Records to use below:
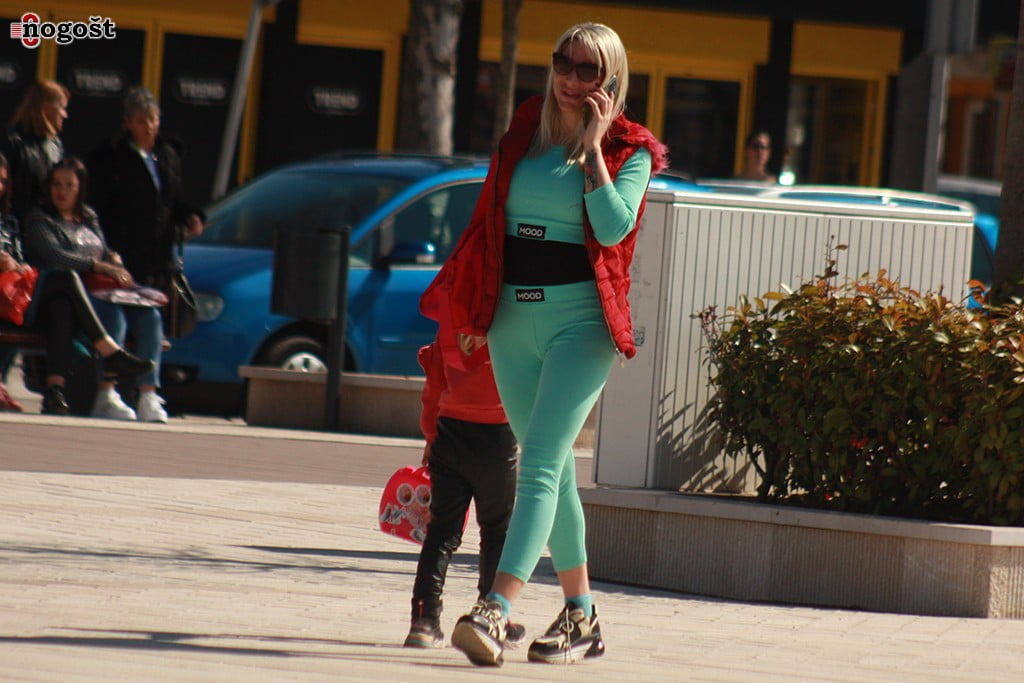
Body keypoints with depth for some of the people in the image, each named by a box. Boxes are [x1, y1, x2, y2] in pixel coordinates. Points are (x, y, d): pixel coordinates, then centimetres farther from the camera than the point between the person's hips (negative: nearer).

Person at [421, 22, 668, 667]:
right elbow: (490, 223, 18)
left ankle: (495, 612, -26)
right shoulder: (523, 135, 12)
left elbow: (613, 227, -16)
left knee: (539, 463, -15)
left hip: (579, 318, -5)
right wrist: (474, 308, 16)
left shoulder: (630, 151, 0)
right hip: (513, 316, 5)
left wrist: (592, 147, -13)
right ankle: (581, 616, 21)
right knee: (553, 468, 12)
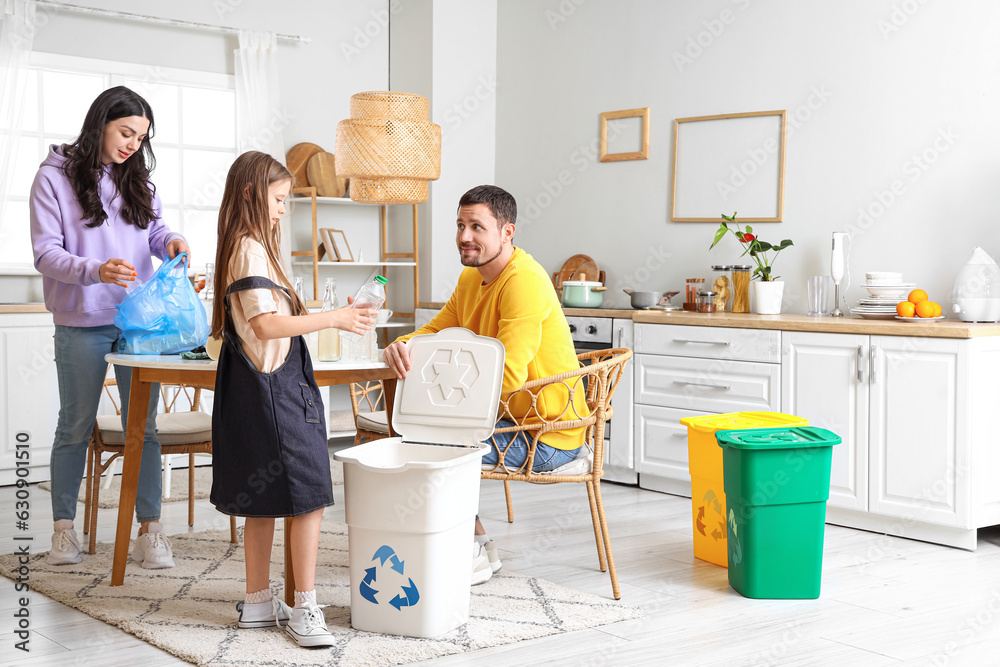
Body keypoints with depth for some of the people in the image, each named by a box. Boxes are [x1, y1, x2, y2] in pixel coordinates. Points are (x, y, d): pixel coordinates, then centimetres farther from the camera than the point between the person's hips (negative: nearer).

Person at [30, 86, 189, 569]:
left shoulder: (136, 178, 12)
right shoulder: (55, 177, -4)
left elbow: (153, 231, 18)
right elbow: (46, 254, -8)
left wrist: (170, 241, -6)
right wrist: (95, 271, -25)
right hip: (82, 324, -3)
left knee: (142, 426, 3)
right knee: (75, 427, 7)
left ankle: (150, 529, 7)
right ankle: (64, 528, 19)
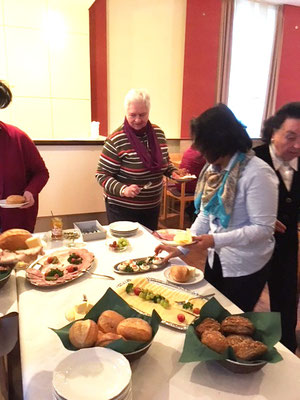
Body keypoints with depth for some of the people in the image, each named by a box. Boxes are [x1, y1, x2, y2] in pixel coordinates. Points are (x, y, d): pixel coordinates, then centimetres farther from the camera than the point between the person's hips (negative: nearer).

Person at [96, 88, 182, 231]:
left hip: (152, 207, 5)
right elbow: (102, 175, -13)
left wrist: (172, 171, -5)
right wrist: (122, 189, -28)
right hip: (122, 208, -5)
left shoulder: (158, 133, -1)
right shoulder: (116, 140, -17)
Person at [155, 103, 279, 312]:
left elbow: (264, 228, -23)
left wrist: (215, 240, -29)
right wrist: (181, 248, -1)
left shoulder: (257, 173, -23)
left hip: (245, 267, -6)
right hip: (216, 259, 7)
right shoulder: (213, 168, -1)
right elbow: (206, 215, 4)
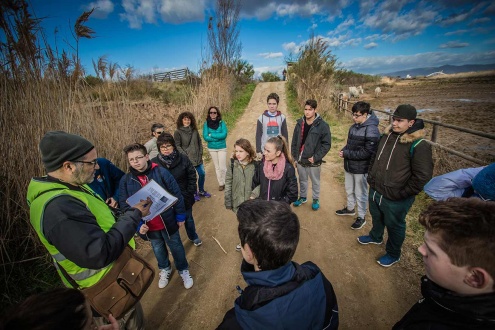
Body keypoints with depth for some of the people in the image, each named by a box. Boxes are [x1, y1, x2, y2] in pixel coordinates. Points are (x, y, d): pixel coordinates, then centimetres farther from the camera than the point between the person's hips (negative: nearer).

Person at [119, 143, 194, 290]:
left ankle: (183, 270, 43)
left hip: (168, 221, -3)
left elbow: (176, 194, -11)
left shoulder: (161, 172, -17)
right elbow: (124, 205, -4)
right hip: (148, 226, 3)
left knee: (176, 247, 17)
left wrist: (180, 216, -6)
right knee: (158, 249, 26)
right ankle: (165, 270, 54)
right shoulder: (125, 180, -8)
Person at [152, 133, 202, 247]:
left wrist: (190, 193, -9)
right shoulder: (154, 163, -13)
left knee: (188, 218, 23)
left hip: (185, 198, 1)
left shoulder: (183, 159, -13)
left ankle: (193, 237, 51)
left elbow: (192, 176, -6)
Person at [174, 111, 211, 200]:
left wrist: (200, 153, 4)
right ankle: (194, 193, 26)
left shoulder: (194, 130, 6)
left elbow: (199, 142, 13)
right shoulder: (178, 132, -7)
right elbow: (177, 146, -9)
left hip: (197, 158, 5)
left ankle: (201, 191, 34)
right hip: (187, 159, -5)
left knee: (202, 173, 11)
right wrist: (186, 156, -14)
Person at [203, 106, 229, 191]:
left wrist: (211, 135, -17)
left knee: (222, 167, -3)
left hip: (222, 148, -2)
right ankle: (221, 183, 29)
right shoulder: (206, 124, -5)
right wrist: (218, 137, -17)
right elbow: (205, 137, -12)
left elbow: (224, 134, -19)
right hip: (211, 149, 2)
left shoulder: (222, 123, -8)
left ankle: (226, 183, 19)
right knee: (217, 167, 14)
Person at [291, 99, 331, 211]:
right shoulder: (300, 123, 1)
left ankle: (316, 199, 34)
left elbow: (327, 144, -11)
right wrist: (294, 155, 5)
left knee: (315, 182, 14)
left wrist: (316, 157, -17)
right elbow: (294, 141, 8)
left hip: (313, 161, -4)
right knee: (302, 180, 20)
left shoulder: (322, 125, -13)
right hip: (300, 160, 4)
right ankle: (302, 197, 40)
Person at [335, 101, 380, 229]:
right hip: (349, 165, 8)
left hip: (361, 168, -7)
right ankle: (350, 208, 46)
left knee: (360, 193, 9)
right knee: (349, 189, 24)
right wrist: (343, 150, -6)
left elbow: (367, 152, -24)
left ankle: (361, 217, 28)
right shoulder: (355, 126, 3)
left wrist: (346, 154, -21)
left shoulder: (371, 130, -22)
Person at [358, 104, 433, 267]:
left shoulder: (419, 145, -21)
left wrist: (401, 194, -17)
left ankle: (393, 254, 40)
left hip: (395, 199, -6)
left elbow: (422, 176, -20)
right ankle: (375, 237, 56)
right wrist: (371, 177, 10)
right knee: (376, 217, 28)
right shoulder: (387, 136, 1)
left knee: (394, 225, 15)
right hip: (375, 190, 7)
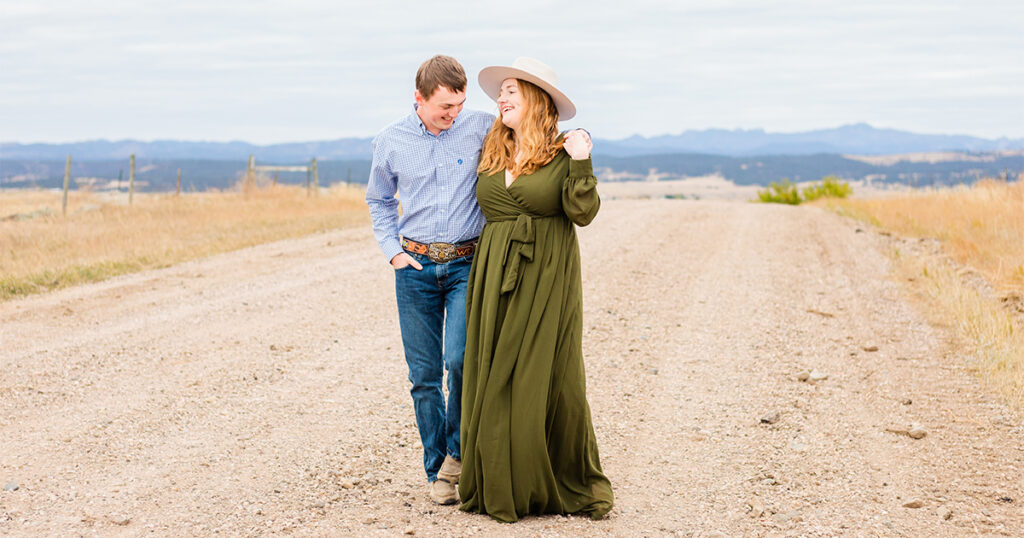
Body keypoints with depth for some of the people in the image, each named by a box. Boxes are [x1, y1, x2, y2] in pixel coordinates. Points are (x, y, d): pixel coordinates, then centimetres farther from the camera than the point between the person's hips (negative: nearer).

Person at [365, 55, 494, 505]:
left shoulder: (480, 128, -4)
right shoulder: (391, 141, 2)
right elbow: (379, 201, 18)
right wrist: (392, 250, 7)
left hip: (466, 264, -2)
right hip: (415, 266, 2)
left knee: (459, 359, -17)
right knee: (424, 375, 3)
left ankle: (458, 449, 7)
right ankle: (438, 472, 16)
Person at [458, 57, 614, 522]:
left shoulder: (564, 153, -3)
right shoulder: (490, 154, 12)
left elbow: (583, 213, -11)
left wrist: (580, 166, -20)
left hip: (547, 281, -5)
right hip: (494, 279, 5)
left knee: (550, 379, -2)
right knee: (492, 378, 3)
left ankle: (575, 485, 12)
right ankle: (501, 488, 12)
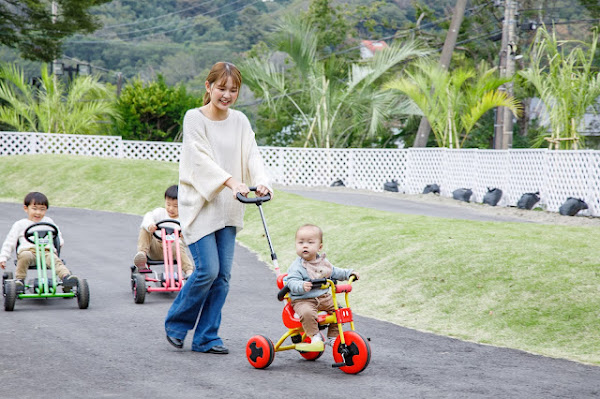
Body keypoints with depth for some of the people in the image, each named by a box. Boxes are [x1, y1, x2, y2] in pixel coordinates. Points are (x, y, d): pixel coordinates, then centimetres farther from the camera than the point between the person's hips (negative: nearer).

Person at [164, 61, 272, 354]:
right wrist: (230, 181, -33)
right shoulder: (194, 118, -6)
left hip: (228, 209, 5)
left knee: (223, 274, 2)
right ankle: (176, 323, 11)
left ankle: (206, 338, 12)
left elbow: (252, 156, -1)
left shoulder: (240, 121, 8)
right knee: (208, 270, -12)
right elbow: (200, 158, -18)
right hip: (199, 206, -5)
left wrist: (261, 182, -23)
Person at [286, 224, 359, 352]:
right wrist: (302, 286, -43)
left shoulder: (323, 261, 10)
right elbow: (292, 282, -23)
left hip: (324, 297, 7)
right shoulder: (297, 267, -12)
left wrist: (349, 273, 17)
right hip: (303, 300, -6)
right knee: (307, 313, -35)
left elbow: (334, 272, 26)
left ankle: (333, 337, 13)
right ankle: (315, 337, -21)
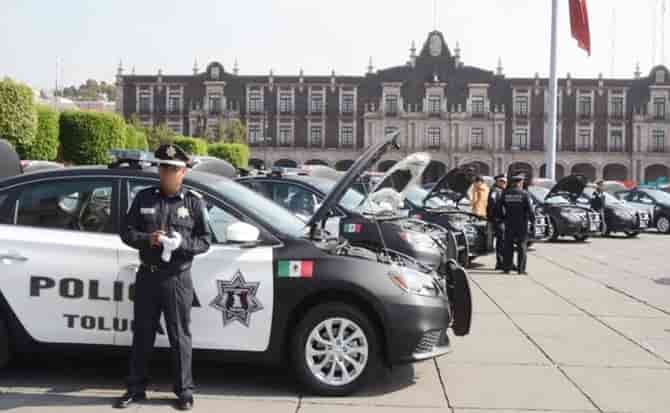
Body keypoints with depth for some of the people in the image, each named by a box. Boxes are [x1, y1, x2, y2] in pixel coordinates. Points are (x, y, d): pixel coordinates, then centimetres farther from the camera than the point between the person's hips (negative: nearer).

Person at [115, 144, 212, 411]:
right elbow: (126, 232, 5)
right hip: (147, 276, 2)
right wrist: (147, 239, -14)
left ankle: (184, 391, 16)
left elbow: (205, 241, 0)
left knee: (179, 337, 4)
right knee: (142, 335, 11)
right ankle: (135, 389, 23)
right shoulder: (144, 198, 6)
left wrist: (182, 243, -19)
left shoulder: (194, 201, 0)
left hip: (177, 279, -2)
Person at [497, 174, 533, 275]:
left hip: (509, 224, 3)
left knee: (508, 246, 8)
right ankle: (521, 268, 0)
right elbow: (529, 209, -10)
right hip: (521, 224, -3)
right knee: (522, 246, 3)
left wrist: (503, 217, 15)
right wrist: (532, 219, 0)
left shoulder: (505, 193, 3)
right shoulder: (524, 194, -7)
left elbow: (499, 207, 3)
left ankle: (506, 267, 8)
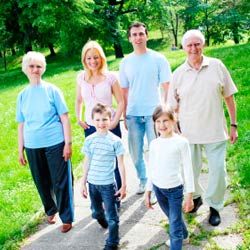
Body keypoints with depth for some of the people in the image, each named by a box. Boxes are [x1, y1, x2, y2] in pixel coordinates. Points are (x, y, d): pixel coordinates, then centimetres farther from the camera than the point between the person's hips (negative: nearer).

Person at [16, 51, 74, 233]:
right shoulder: (22, 95, 6)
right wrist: (20, 149, 10)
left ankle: (67, 218, 17)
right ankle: (51, 210, 38)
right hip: (32, 146, 4)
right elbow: (21, 124, 11)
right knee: (41, 182, 15)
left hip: (55, 144, -3)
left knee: (61, 182, 2)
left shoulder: (52, 90, -3)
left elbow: (64, 118, -3)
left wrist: (68, 143, -8)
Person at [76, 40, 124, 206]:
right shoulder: (81, 77, 2)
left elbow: (121, 102, -3)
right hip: (90, 127, 3)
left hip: (110, 126, -3)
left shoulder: (110, 77, -8)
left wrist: (114, 122, -11)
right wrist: (78, 118, 5)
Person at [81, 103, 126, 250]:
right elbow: (87, 163, 7)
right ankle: (105, 223, 52)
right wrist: (83, 183, 8)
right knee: (96, 212, 22)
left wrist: (124, 185, -6)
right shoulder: (89, 140, -1)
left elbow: (121, 164, -6)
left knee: (111, 215, 3)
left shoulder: (115, 141, -11)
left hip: (108, 184, -4)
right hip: (92, 183, 4)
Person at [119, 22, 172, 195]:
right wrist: (124, 116, 9)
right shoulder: (125, 62, 7)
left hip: (154, 113, -3)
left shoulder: (158, 59, -1)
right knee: (135, 153, 11)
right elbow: (125, 91, 11)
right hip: (133, 115, 3)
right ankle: (143, 180, 32)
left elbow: (166, 88, -2)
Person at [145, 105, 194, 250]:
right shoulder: (154, 144, 0)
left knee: (174, 226, -4)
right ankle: (183, 236, 51)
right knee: (173, 218, 25)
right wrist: (148, 192, 12)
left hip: (175, 189, -5)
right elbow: (151, 169, 10)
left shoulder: (181, 142, -13)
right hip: (158, 189, 5)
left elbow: (188, 169, -9)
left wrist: (190, 195, -9)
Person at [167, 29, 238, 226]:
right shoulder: (178, 74, 0)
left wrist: (234, 125, 2)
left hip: (215, 131, -1)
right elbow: (173, 107, 4)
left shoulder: (217, 66, -3)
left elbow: (229, 97, 2)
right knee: (190, 171, 13)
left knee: (218, 171, 2)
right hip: (189, 133, 1)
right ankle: (195, 197, 40)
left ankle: (214, 206, 25)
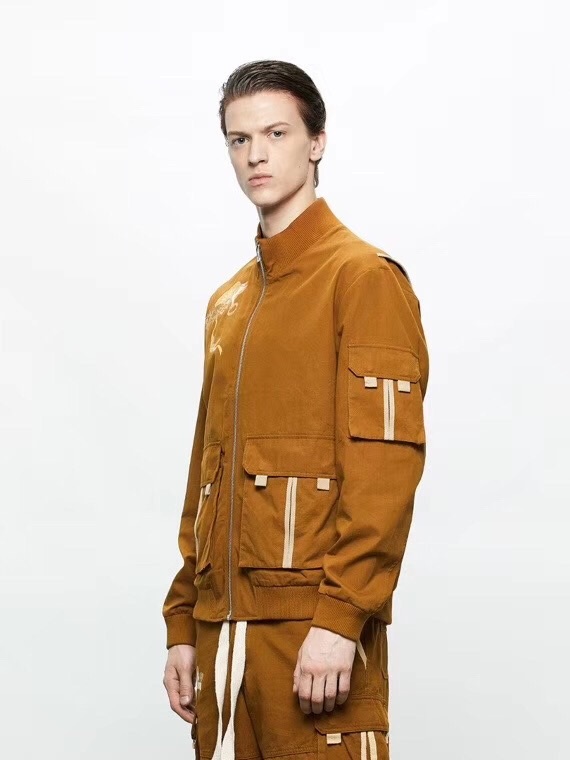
End of Records to use.
In the entries above, find the line with "left wrist: (346, 154, -21)" and the line with "right hip: (375, 190, 7)", then set down exactly those two and every line between them, nothing else.

left wrist: (346, 154, -21)
left shoulder: (371, 130, -22)
Person at [358, 104, 433, 267]:
left shoulder: (419, 145, -21)
left wrist: (401, 194, -17)
left ankle: (393, 254, 40)
left hip: (395, 199, -6)
left elbow: (422, 176, -20)
right ankle: (375, 237, 56)
right wrist: (371, 177, 10)
right knee: (376, 217, 28)
right shoulder: (387, 136, 1)
left knee: (394, 225, 15)
right hip: (375, 190, 7)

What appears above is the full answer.